EXERCISE INSTRUCTIONS
Reproduce the lines of the records below without alteration, starting at the line that contains "1 thought on" and ending at the line that contains "around Pattaya continues to be driven by", including both of those lines.

+++ RECORD EXTRACTS +++

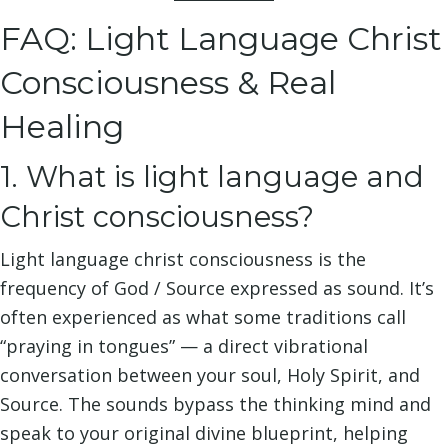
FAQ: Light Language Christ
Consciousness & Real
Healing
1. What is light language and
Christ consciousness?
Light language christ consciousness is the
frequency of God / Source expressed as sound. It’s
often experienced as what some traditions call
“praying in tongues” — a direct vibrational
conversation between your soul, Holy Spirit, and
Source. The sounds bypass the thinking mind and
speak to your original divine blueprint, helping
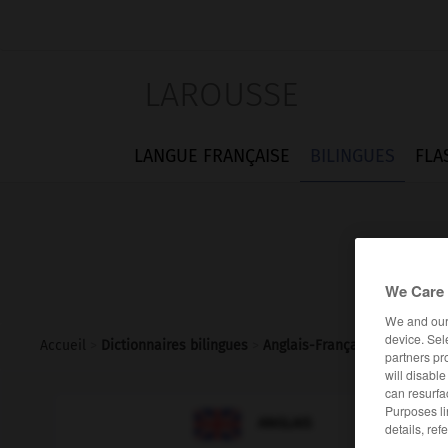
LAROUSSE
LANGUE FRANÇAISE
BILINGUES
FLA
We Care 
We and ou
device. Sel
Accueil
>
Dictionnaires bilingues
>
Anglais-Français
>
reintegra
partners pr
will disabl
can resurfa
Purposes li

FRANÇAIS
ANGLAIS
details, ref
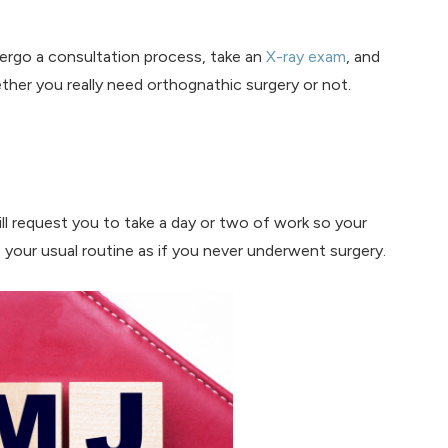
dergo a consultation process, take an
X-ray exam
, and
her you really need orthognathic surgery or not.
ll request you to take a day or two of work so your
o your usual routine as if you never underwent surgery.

+++
+++ RECORD EXTRACTS +++

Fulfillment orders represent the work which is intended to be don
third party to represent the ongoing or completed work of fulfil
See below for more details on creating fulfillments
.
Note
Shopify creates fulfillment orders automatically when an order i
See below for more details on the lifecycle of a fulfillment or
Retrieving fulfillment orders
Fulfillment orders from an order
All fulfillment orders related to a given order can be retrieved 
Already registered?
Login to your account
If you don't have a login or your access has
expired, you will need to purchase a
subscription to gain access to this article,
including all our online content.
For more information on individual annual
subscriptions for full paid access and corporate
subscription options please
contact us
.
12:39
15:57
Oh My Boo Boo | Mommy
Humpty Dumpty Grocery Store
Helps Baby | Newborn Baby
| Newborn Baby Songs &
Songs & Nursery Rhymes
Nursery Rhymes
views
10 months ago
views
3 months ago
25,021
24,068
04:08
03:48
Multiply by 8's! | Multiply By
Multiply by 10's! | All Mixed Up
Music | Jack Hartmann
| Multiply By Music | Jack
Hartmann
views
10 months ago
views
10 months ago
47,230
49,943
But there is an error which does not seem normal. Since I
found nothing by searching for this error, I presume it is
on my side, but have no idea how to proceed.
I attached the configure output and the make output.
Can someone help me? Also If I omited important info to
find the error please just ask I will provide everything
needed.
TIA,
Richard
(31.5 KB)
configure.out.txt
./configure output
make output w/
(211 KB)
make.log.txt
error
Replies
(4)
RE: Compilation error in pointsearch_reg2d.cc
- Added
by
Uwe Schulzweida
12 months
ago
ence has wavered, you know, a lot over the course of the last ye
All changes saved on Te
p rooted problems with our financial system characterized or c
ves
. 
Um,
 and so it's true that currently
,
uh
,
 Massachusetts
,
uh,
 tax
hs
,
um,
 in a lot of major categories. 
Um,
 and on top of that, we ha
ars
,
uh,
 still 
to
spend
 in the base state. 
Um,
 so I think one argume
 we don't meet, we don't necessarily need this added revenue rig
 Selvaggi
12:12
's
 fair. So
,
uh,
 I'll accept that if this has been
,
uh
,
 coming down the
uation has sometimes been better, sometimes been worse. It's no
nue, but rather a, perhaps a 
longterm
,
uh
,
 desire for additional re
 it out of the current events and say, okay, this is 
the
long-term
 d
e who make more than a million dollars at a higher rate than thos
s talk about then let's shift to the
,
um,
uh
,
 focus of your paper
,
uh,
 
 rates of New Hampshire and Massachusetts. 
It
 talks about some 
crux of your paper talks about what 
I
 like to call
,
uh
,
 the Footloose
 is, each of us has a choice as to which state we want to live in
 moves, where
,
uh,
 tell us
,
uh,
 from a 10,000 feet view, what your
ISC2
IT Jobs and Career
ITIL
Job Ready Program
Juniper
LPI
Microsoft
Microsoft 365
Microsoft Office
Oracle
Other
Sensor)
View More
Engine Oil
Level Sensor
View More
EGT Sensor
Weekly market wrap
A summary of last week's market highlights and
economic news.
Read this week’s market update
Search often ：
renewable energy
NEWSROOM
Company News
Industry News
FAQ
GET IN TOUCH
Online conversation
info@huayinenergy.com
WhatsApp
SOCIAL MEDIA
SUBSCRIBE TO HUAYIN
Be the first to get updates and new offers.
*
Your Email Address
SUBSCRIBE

+++
+++ RECORD EXTRACTS +++

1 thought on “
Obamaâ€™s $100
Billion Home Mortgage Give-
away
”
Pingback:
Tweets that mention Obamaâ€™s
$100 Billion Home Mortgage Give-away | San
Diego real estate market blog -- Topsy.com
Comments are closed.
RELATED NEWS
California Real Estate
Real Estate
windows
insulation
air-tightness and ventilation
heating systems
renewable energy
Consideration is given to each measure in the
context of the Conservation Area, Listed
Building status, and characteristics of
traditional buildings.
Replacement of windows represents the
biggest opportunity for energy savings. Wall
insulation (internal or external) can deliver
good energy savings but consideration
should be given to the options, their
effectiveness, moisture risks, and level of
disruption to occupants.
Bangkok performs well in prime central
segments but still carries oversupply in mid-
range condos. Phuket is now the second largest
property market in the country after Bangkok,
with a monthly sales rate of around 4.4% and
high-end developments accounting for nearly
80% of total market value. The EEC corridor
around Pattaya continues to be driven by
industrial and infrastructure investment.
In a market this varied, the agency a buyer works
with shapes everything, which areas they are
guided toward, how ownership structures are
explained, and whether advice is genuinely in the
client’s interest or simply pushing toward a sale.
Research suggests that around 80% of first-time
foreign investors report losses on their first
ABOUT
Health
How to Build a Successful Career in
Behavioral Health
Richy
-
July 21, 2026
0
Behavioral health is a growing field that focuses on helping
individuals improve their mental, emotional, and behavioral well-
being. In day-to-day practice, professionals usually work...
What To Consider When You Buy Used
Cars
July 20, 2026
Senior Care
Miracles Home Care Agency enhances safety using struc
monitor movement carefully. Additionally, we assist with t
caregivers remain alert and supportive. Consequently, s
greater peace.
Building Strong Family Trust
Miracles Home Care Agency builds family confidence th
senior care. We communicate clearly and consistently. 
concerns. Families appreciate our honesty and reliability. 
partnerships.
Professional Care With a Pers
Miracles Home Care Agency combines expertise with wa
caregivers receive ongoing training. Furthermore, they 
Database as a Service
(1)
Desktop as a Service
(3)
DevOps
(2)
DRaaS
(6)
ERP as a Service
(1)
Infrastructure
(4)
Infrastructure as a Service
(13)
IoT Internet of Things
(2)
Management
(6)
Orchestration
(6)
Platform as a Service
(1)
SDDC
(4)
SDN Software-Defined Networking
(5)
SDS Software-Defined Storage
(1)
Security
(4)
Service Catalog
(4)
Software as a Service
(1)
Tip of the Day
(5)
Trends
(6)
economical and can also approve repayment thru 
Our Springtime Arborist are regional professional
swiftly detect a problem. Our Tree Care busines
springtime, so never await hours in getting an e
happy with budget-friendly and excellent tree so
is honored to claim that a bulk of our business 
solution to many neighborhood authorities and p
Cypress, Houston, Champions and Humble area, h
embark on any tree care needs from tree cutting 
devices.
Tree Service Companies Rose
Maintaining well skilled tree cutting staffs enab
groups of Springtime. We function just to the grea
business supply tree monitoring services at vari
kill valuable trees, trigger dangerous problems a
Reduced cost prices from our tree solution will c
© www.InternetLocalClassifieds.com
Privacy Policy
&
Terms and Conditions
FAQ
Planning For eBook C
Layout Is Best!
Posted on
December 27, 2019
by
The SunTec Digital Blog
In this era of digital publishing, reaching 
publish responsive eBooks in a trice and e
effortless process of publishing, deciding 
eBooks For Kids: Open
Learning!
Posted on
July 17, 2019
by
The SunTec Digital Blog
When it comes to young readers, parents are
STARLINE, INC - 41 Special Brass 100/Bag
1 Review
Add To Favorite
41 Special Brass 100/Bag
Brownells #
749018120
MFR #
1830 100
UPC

+++

EXERCISE SOLUTION
1 thought on “
Obamaâ€™s $100
Billion Home Mortgage Give-
away
”
Pingback:
Tweets that mention Obamaâ€™s
$100 Billion Home Mortgage Give-away | San
Diego real estate market blog -- Topsy.com
Comments are closed.
RELATED NEWS
California Real Estate
Real Estate
windows
insulation
air-tightness and ventilation
heating systems
renewable energy
Consideration is given to each measure in the
context of the Conservation Area, Listed
Building status, and characteristics of
traditional buildings.
Replacement of windows represents the
biggest opportunity for energy savings. Wall
insulation (internal or external) can deliver
good energy savings but consideration
should be given to the options, their
effectiveness, moisture risks, and level of
disruption to occupants.
Bangkok performs well in prime central
segments but still carries oversupply in mid-
range condos. Phuket is now the second largest
property market in the country after Bangkok,
with a monthly sales rate of around 4.4% and
high-end developments accounting for nearly
80% of total market value. The EEC corridor
around Pattaya continues to be driven by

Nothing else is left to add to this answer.